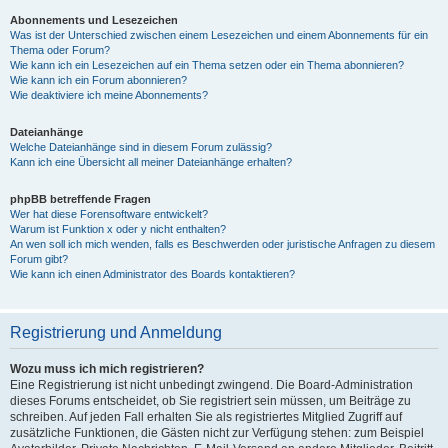
Abonnements und Lesezeichen
Was ist der Unterschied zwischen einem Lesezeichen und einem Abonnements für ein
Thema oder Forum?
Wie kann ich ein Lesezeichen auf ein Thema setzen oder ein Thema abonnieren?
Wie kann ich ein Forum abonnieren?
Wie deaktiviere ich meine Abonnements?
Dateianhänge
Welche Dateianhänge sind in diesem Forum zulässig?
Kann ich eine Übersicht all meiner Dateianhänge erhalten?
phpBB betreffende Fragen
Wer hat diese Forensoftware entwickelt?
Warum ist Funktion x oder y nicht enthalten?
An wen soll ich mich wenden, falls es Beschwerden oder juristische Anfragen zu diesem
Forum gibt?
Wie kann ich einen Administrator des Boards kontaktieren?
Registrierung und Anmeldung
Wozu muss ich mich registrieren?
Eine Registrierung ist nicht unbedingt zwingend. Die Board-Administration
dieses Forums entscheidet, ob Sie registriert sein müssen, um Beiträge zu
schreiben. Auf jeden Fall erhalten Sie als registriertes Mitglied Zugriff auf
zusätzliche Funktionen, die Gästen nicht zur Verfügung stehen: zum Beispiel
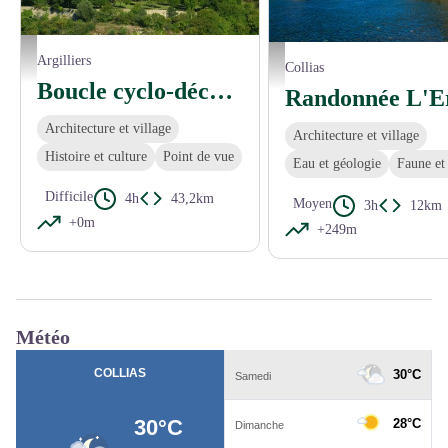
Le Duché d'Uzès - © Gard Tourisme
Argilliers
FFRandonnée Gard
Collias
Boucle cyclo-découverte de l'Uzège Pont du Gard
Architecture et village
Architecture et village
Histoire et culture
Point de vue
Eau et géologie
Faune et 
Difficile
4h
43,2km
Moyen
3h
12km
+0m
+249m
Météo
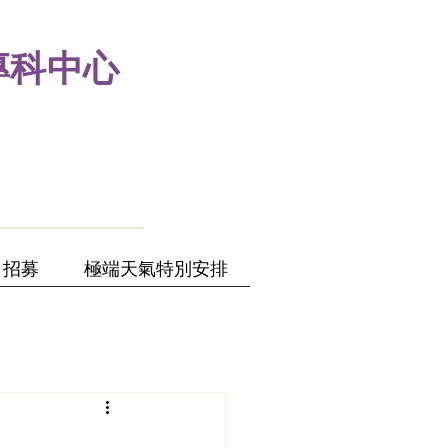
專科中心
招募
極端天氣特別安排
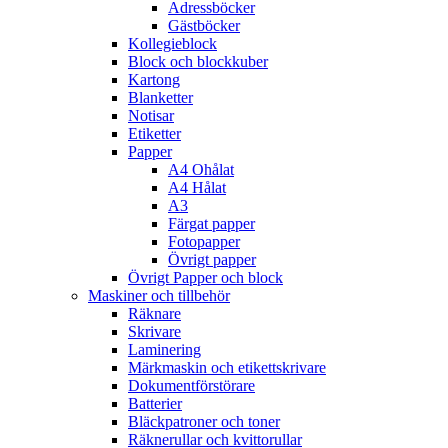
Adressböcker
Gästböcker
Kollegieblock
Block och blockkuber
Kartong
Blanketter
Notisar
Etiketter
Papper
A4 Ohålat
A4 Hålat
A3
Färgat papper
Fotopapper
Övrigt papper
Övrigt Papper och block
Maskiner och tillbehör
Räknare
Skrivare
Laminering
Märkmaskin och etikettskrivare
Dokumentförstörare
Batterier
Bläckpatroner och toner
Räknerullar och kvittorullar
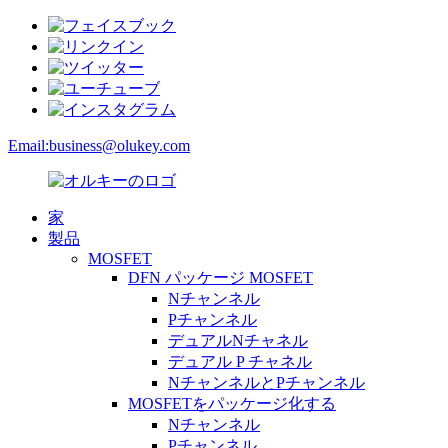
Email:
business@olukey.com
家
製品
MOSFET
DFN パッケージ MOSFET
Nチャンネル
Pチャンネル
デュアルNチャネル
デュアル P チャネル
NチャンネルとPチャンネル
MOSFETをパッケージ化する
Nチャンネル
Pチャンネル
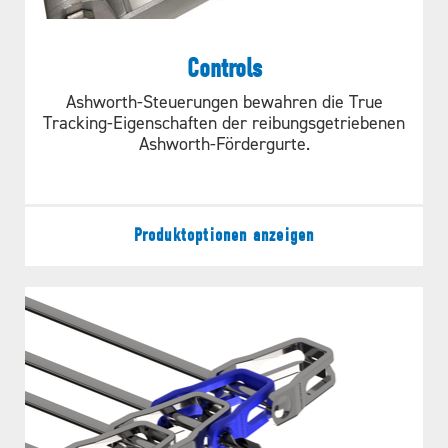
Controls
Ashworth-Steuerungen bewahren die True
Tracking-Eigenschaften der reibungsgetriebenen
Ashworth-Fördergurte.
Produktoptionen anzeigen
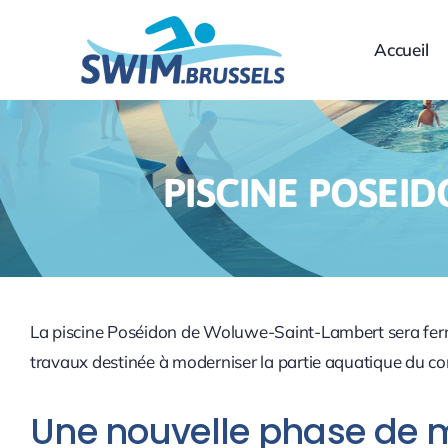
Skip
to
Accueil
content
PISCINE POSEID
La piscine Poséidon de Woluwe-Saint-Lambert sera ferm
travaux destinée à moderniser la partie aquatique du com
Une nouvelle phase de m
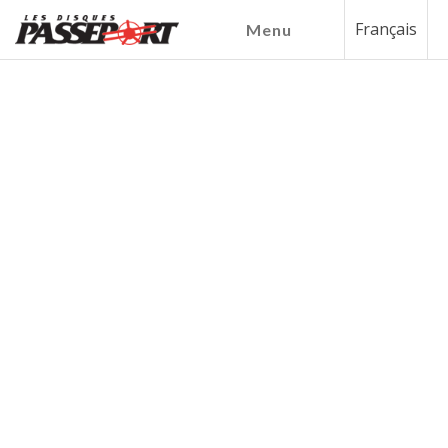
Français
Menu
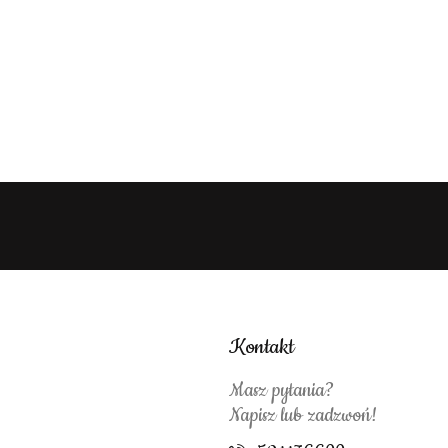
Kontakt
Masz pytania?
Napisz lub zadzwoń!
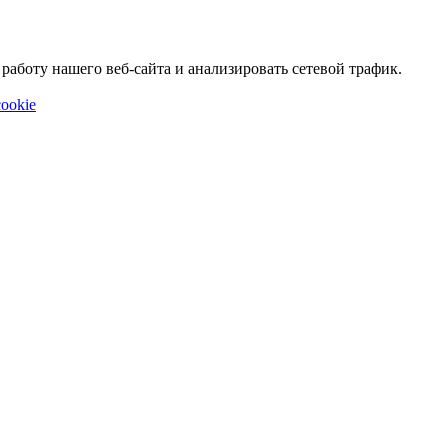
аботу нашего веб-сайта и анализировать сетевой трафик.
ookie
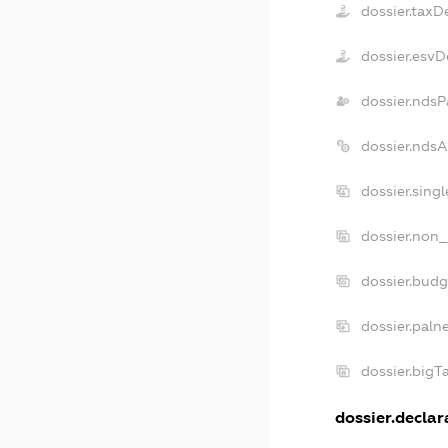
dossier.taxD
dossier.esvD
dossier.ndsP
dossier.nds
dossier.sing
dossier.non_
dossier.bud
dossier.paln
dossier.big
dossier.declara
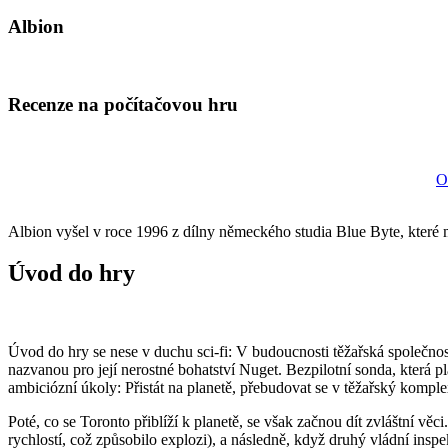
Albion
Recenze na počítačovou hru
O
Albion vyšel v roce 1996 z dílny německého studia Blue Byte, kter
Úvod do hry
Úvod do hry se nese v duchu sci-fi: V budoucnosti těžařská společnos
nazvanou pro její nerostné bohatství Nuget. Bezpilotní sonda, která pl
ambiciózní úkoly: Přistát na planetě, přebudovat se v těžařský kompl
Poté, co se Toronto přiblíží k planetě, se však začnou dít zvláštní v
rychlostí, což způsobilo explozi), a následně, když druhý vládní ins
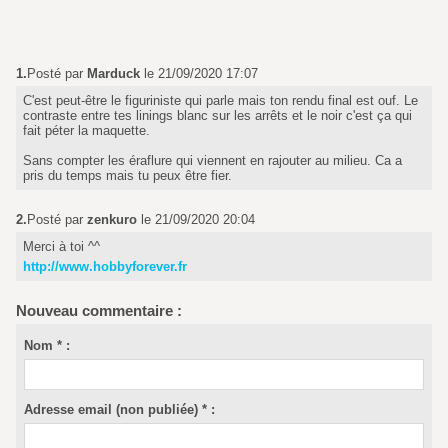
1.
Posté par
Marduck
le 21/09/2020 17:07
C'est peut-être le figuriniste qui parle mais ton rendu final est ouf. Le
contraste entre tes linings blanc sur les arrêts et le noir c'est ça qui
fait péter la maquette.
Sans compter les éraflure qui viennent en rajouter au milieu. Ca a
pris du temps mais tu peux être fier.
2.
Posté par
zenkuro
le 21/09/2020 20:04
Merci à toi ^^
http://www.hobbyforever.fr
Nouveau commentaire :
Nom * :
Adresse email (non publiée) * :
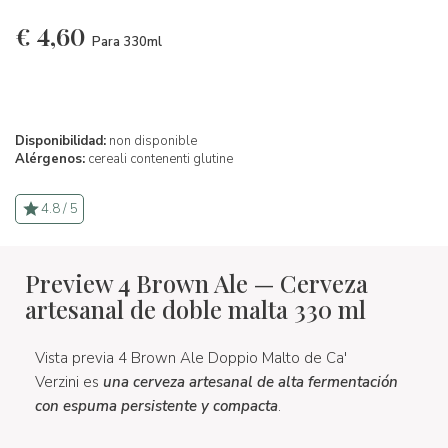
€
4,60
Para 330ml
Disponibilidad:
non disponible
Alérgenos:
cereali contenenti glutine
4.8 / 5
Preview 4 Brown Ale — Cerveza
artesanal de doble malta 330 ml
Vista previa 4 Brown Ale Doppio Malto de Ca'
Verzini es
una cerveza artesanal de alta fermentación
con espuma persistente y compacta
.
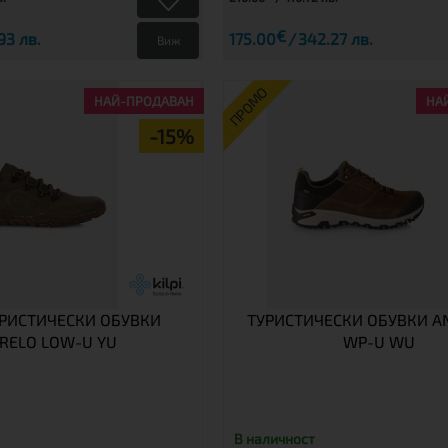
€
93 лв.
175.00
342.27 лв.
Виж
ПРОМО
НАЙ-ПРОДАВАН
НА
-15%
УРИСТИЧЕСКИ ОБУВКИ
ТУРИСТИЧЕСКИ ОБУВКИ A
RELO LOW-U YU
WP-U WU
В наличност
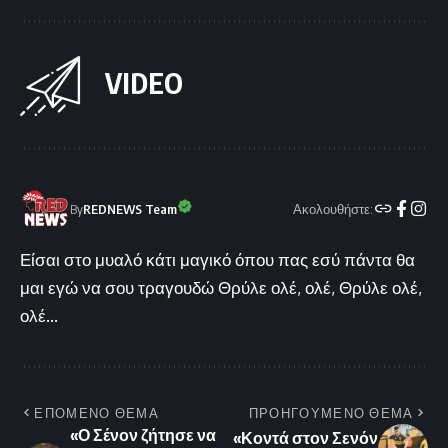
VIDEO
Ακολουθήστε:
By
REDNEWS Team
Είσαι στο μυαλό κάτι μαγικό όπου πας εσύ πάντα θα
μαι εγώ να σου τραγουδώ Θρύλε ολέ, ολέ, Θρύλε ολέ,
ολέ...
ΕΠΟΜΕΝΟ ΘΕΜΑ
ΠΡΟΗΓΟΥΜΕΝΟ ΘΕΜΑ
«Ο Σένον ζήτησε να
«Κοντά στον Σενόν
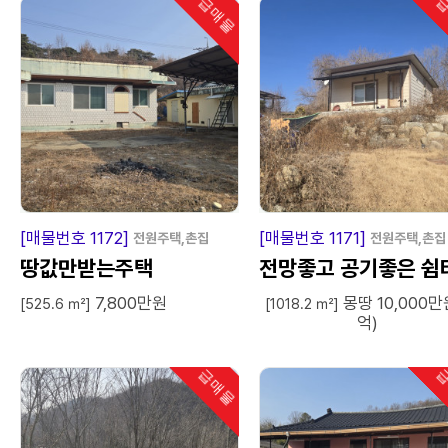
급매물
급
인기
급
매
물
급
매
[매물번호 1172]
[매물번호 1171]
전원주택,촌집
전원주택,촌집
땅값만받는주택
전망좋고 공기좋은 쉼
7,800만원
몽땅 10,000만
[525.6 ㎡]
[1018.2 ㎡]
억)
급매물
급
인기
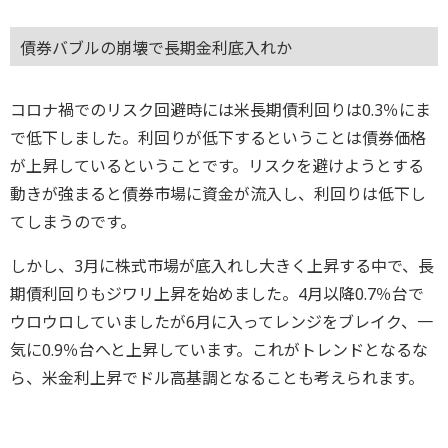
債券バブルの崩壊で長期金利底入れか
コロナ禍でのリスク回避時には米長期債利回りは0.3％にま
で低下しました。利回りが低下するということは債券価格
が上昇しているということです。リスクを避けようとする
動きが強まると債券市場に資金が流入し、利回りは低下し
てしまうのです。
しかし、3月に株式市場が底入れし大きく上昇する中で、長
期債利回りもジワリ上昇を始めました。4月以降0.7％台で
ウロウロしていましたが6月に入ってレンジをブレイク、一
気に0.9％台へと上昇しています。これがトレンドとなるな
ら、米金利上昇でドル高基調となることも考えられます。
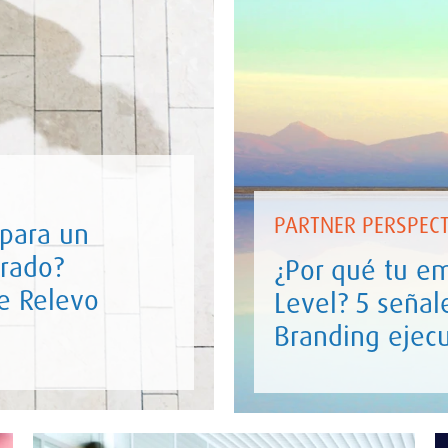
PARTNER PERSPECT
 para un
erado?
¿Por qué tu em
e Relevo
Level? 5 señal
Branding ejecu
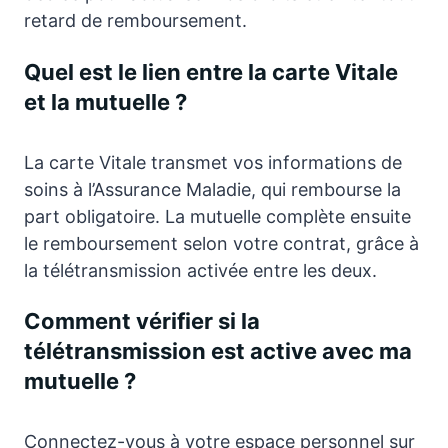
retard de remboursement.
Quel est le lien entre la carte Vitale
et la mutuelle ?
La carte Vitale transmet vos informations de
soins à l’Assurance Maladie, qui rembourse la
part obligatoire. La mutuelle complète ensuite
le remboursement selon votre contrat, grâce à
la télétransmission activée entre les deux.
Comment vérifier si la
télétransmission est active avec ma
mutuelle ?
Connectez-vous à votre espace personnel sur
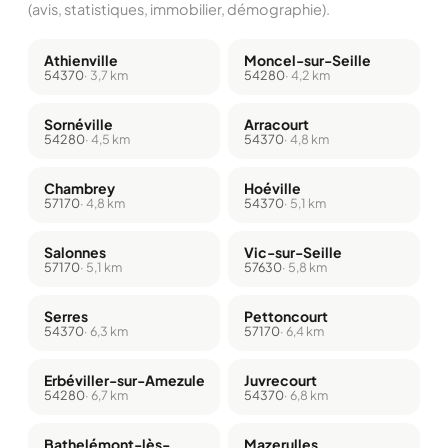
(avis, statistiques, immobilier, démographie).
Athienville
Moncel-sur-Seille
54370
· 3,7 km
54280
· 4,2 km
Sornéville
Arracourt
54280
· 4,5 km
54370
· 4,8 km
Chambrey
Hoéville
57170
· 4,8 km
54370
· 5,1 km
Salonnes
Vic-sur-Seille
57170
· 5,1 km
57630
· 5,8 km
Serres
Pettoncourt
54370
· 6,3 km
57170
· 6,4 km
Erbéviller-sur-Amezule
Juvrecourt
54280
· 6,7 km
54370
· 6,8 km
Bathelémont-lès-
Mazerulles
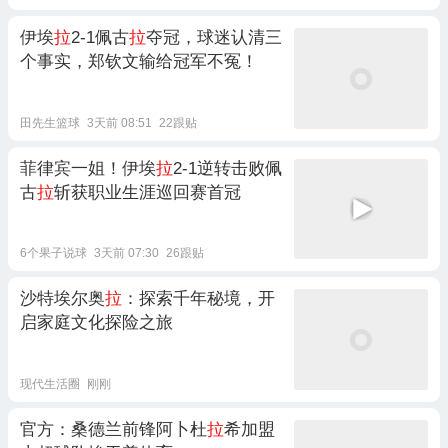
伊埃
拉
2-1佩古
拉
夺冠，球迷认清三
个事实，郑钦文输给冠军不冤！
田先生篮球
3天前 08:51
22跟贴
菲律宾一姐！伊埃
拉
2-1逆转击败佩
古
拉
斩获职业生涯巡回赛首冠
6个果子说球
3天前 07:30
26跟贴
沙特埃尔奥
拉
：探索千年秘境，开
启家庭文化探险之旅
现代生活圈
刚刚
官方：桑德兰前锋阿卜杜
拉
希加盟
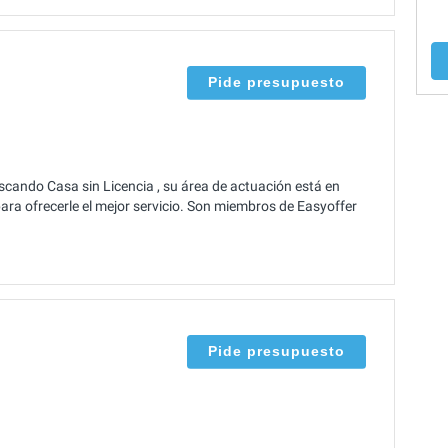
Pide presupuesto
ando Casa sin Licencia , su área de actuación está en
ra ofrecerle el mejor servicio. Son miembros de Easyoffer
Pide presupuesto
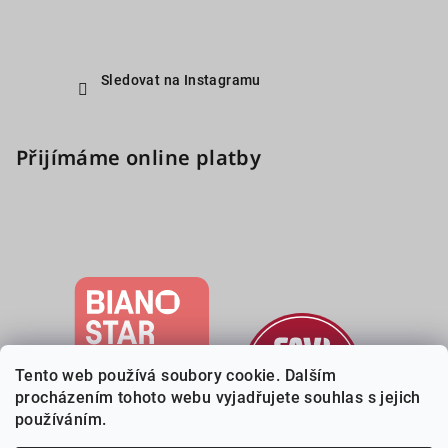
Sledovat na Instagramu
Přijímáme online platby
Tento web používá soubory cookie. Dalším
procházením tohoto webu vyjadřujete souhlas s jejich
používáním.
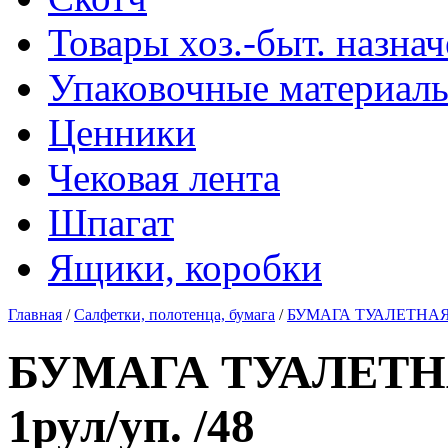
Товары хоз.-быт. назна
Упаковочные материал
Ценники
Чековая лента
Шпагат
Ящики, коробки
Главная
/
Салфетки, полотенца, бумага
/
БУМАГА ТУАЛЕТНАЯ "Ро
БУМАГА ТУАЛЕТНАЯ
1рул/уп. /48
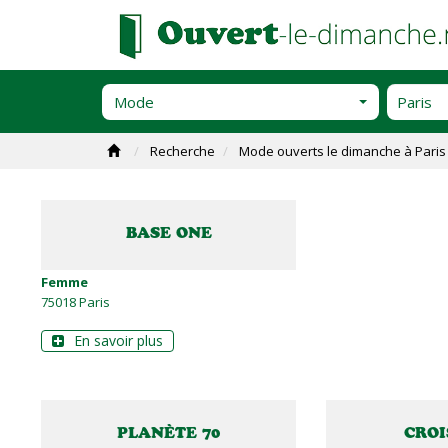
Mode
Recherche
Mode ouverts le dimanche à Paris
BASE ONE
Femme
75018 Paris
En savoir plus
PLANÈTE 70
CROI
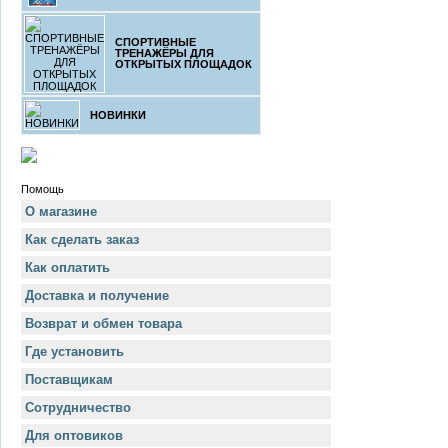
СПОРТИВНЫЕ
ТРЕНАЖЁРЫ ДЛЯ
ОТКРЫТЫХ ПЛОЩАДОК
НОВИНКИ
Помощь
О магазине
Как сделать заказ
Как оплатить
Доставка и получение
Возврат и обмен товара
Где установить
Поставщикам
Сотрудничество
Для оптовиков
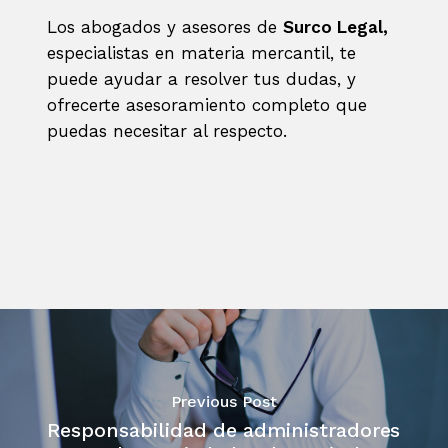
Los abogados y asesores de
Surco Legal,
especialistas en materia mercantil, te
puede ayudar a resolver tus dudas, y
ofrecerte asesoramiento completo que
puedas necesitar al respecto.
Previous Post
Responsabilidad de administradores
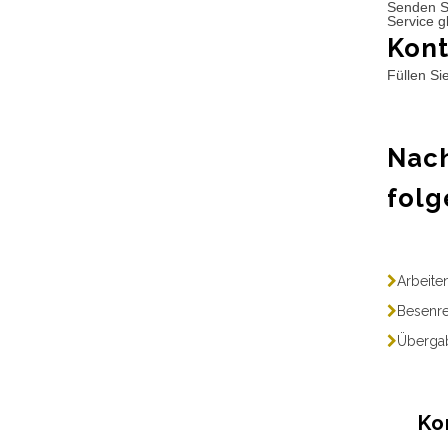
Senden S
Service g
Kont
Füllen Si
Nach
folg
Arbeite
Besenre
Übergab
Ko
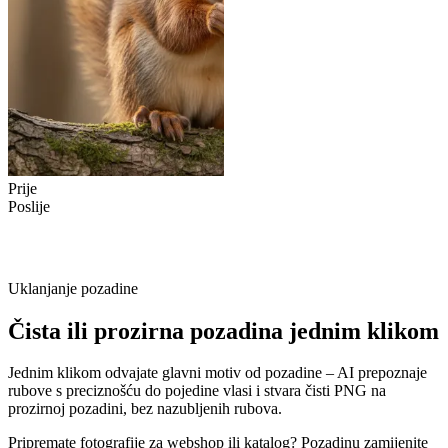
Prije
Poslije
Uklanjanje pozadine
Čista ili prozirna pozadina jednim klikom
Jednim klikom odvajate glavni motiv od pozadine – AI prepoznaje
rubove s preciznošću do pojedine vlasi i stvara čisti PNG na
prozirnoj pozadini, bez nazubljenih rubova.
Pripremate fotografije za webshop ili katalog? Pozadinu zamijenite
────────────────────
■ **REQUEST**
From the records above, write out exactly the lines that begin at the line with "zusätzliche Funktionen, die" and end at the line with "Färgat papper". Pictures must not appear in the output.

■ **EXERCISE OUTPUT**
zusätzliche Funktionen, die Gästen nicht zur Verfügung stehen: zum Beispiel
Le Duché d'Uzès - © Gard Tourisme
Argilliers
FFRandonnée Gard
Collias
Boucle cyclo-découverte de l'Uzège Pont du Gard
Architecture et village
Architecture et village
Histoire et culture
Point de vue
Eau et géologie
Faune et 
Difficile
4h
43,2km
Moyen
3h
12km
+0m
+249m
Météo
專科中心
招募
極端天氣特別安排
Adressböcker
Gästböcker
Kollegieblock
Block och blockkuber
Kartong
Blanketter
Notisar
Etiketter
Papper
A4 Ohålat
A4 Hålat
A3
Färgat papper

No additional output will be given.